Godfrey, whose roots are in Northfork in McDowell County, attended the school in Romney from age 6. He said he inevitably forms connections with students as he spends time with them.
"Since I am a graduate of the school, young students often asked me what it was like when I was in their situation -- living in the dorm instead of with families, eating cafeteria food, etc.," Godfrey explained in an e-mail exchange.
He pointed out that nationally, more than 90 percent of deaf children come from hearing families.
"When I get to know students at the school, there is a sense of bond between us that not many of them have with other adults," he said.
Godfrey said he's excited to his see the school reaching this landmark anniversary.
"I think it is a big deal to celebrate 140 years," he said. "Deaf and blind schools in other states have either closed or threatened to close or trim services due to budgetary cuts. I think this is one of the reasons the existence of the West Virginia Schools for the Deaf and Blind should be celebrated.
"It's the only school specifically geared toward the education of deaf, hard hearing and visually impaired youth in West Virginia."

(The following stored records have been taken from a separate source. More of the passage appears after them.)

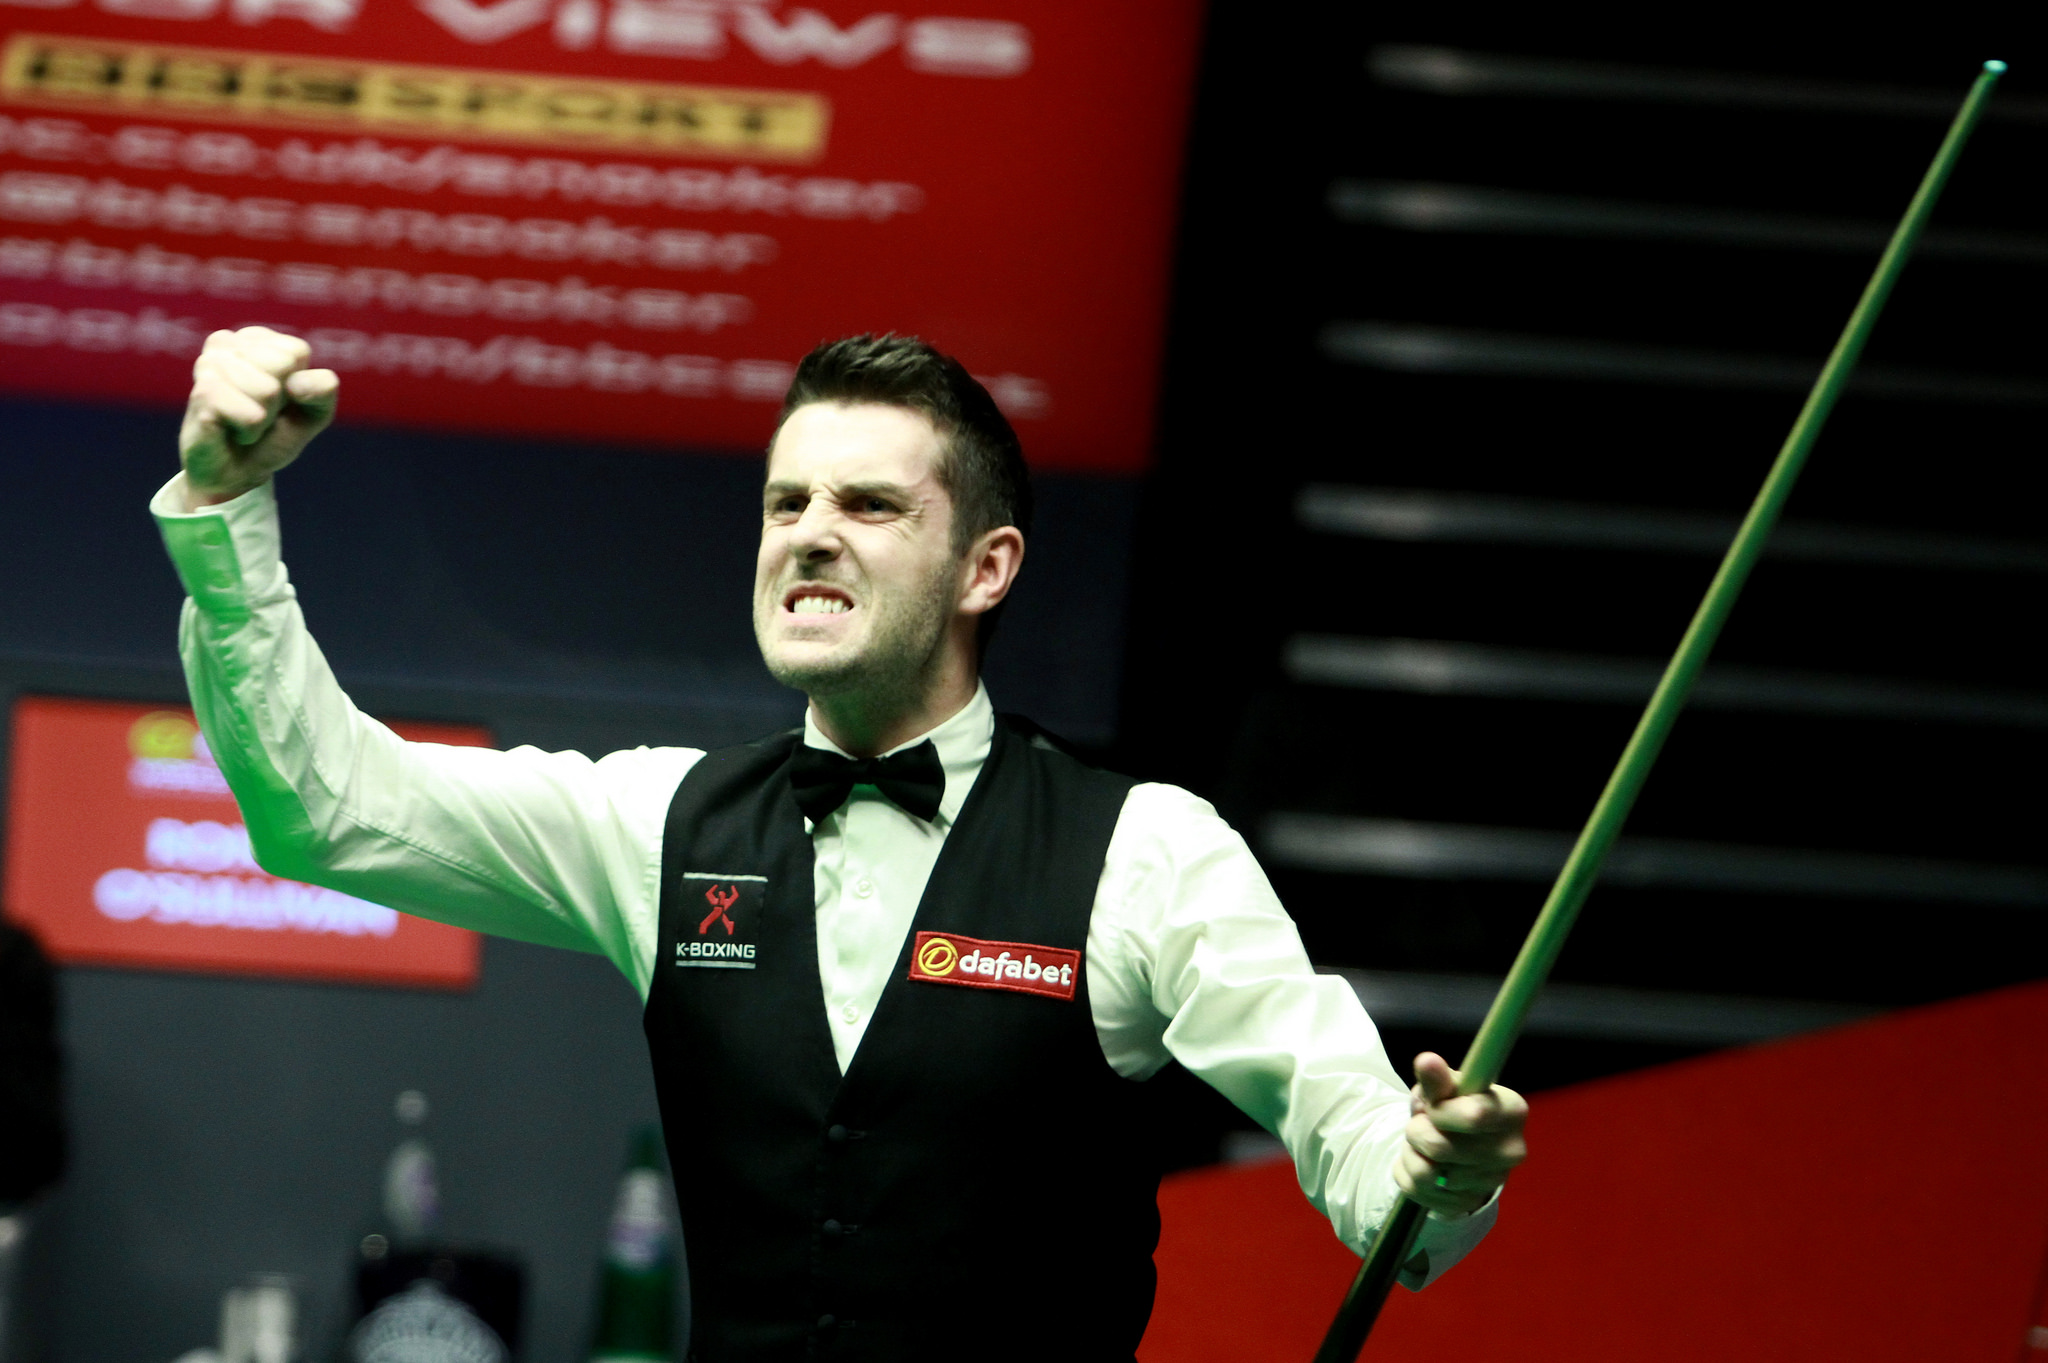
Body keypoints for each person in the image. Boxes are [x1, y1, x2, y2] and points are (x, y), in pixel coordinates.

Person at [156, 326, 1528, 1361]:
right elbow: (322, 804)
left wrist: (1430, 1170)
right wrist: (227, 510)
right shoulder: (661, 825)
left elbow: (1359, 1145)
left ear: (986, 568)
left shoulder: (1149, 852)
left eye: (869, 507)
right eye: (786, 503)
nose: (810, 535)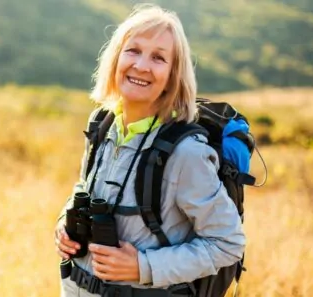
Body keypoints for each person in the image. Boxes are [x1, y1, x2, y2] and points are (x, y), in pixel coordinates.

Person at [54, 4, 246, 297]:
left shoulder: (185, 154)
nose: (141, 66)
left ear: (173, 75)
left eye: (158, 58)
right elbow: (83, 186)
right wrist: (64, 224)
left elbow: (227, 243)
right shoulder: (102, 124)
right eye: (133, 50)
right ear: (116, 57)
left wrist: (143, 266)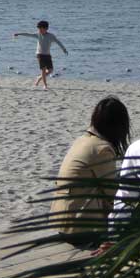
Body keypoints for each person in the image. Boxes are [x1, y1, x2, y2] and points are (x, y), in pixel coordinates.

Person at [49, 96, 130, 246]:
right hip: (80, 227)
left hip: (61, 221)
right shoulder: (102, 149)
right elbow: (111, 194)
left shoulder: (82, 140)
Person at [13, 20, 68, 90]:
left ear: (46, 29)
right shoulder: (38, 35)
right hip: (40, 55)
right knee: (43, 69)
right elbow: (28, 34)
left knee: (50, 70)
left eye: (40, 29)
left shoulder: (51, 36)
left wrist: (64, 49)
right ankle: (45, 85)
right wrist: (18, 34)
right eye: (38, 29)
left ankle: (40, 77)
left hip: (47, 55)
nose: (39, 30)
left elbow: (58, 42)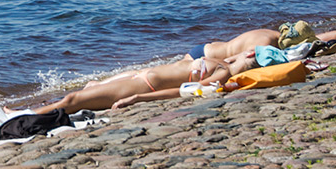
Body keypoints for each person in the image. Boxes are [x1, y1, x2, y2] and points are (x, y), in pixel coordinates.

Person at [29, 49, 261, 116]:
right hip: (139, 75)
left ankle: (24, 115)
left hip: (142, 86)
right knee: (88, 88)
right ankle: (32, 109)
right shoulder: (223, 63)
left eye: (250, 52)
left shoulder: (221, 76)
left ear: (250, 56)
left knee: (73, 100)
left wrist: (137, 98)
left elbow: (182, 92)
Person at [187, 28, 280, 62]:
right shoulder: (265, 41)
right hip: (206, 56)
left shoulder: (269, 32)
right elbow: (246, 56)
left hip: (209, 49)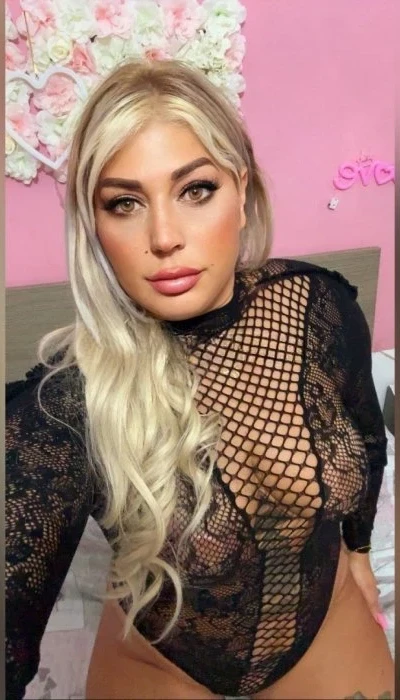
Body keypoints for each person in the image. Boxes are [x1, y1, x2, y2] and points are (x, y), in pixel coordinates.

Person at [6, 58, 394, 700]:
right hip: (163, 665)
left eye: (195, 190)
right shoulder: (65, 407)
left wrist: (357, 554)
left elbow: (367, 438)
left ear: (241, 192)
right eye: (124, 203)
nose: (164, 237)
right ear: (95, 227)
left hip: (325, 628)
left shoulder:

The fact that West Virginia has such a school and that it continues to be supported by elected leaders of both political parties, Godfrey said, is something to be "deeply appreciated."
Though 140 years is an impressive milestone, I disagree with the need for segregated schools for the blind. I know from personal experience that being isolated from the rest of the public warps the character of people. When able-bodied kids interact with disabled peers, they learn that those kids aren't freaks but individuals who just happen not to be able to hear or see. Isolating children also causes them to turn inward. After 40 years of being released from Jericho Hill School for the Deaf and Blind in Vancouver, B.C., I still have some difficulties with relating to fully-sighted folks. I look forward to the day when children can be educated at home and integrated fully into society rather than sent to distant asilums.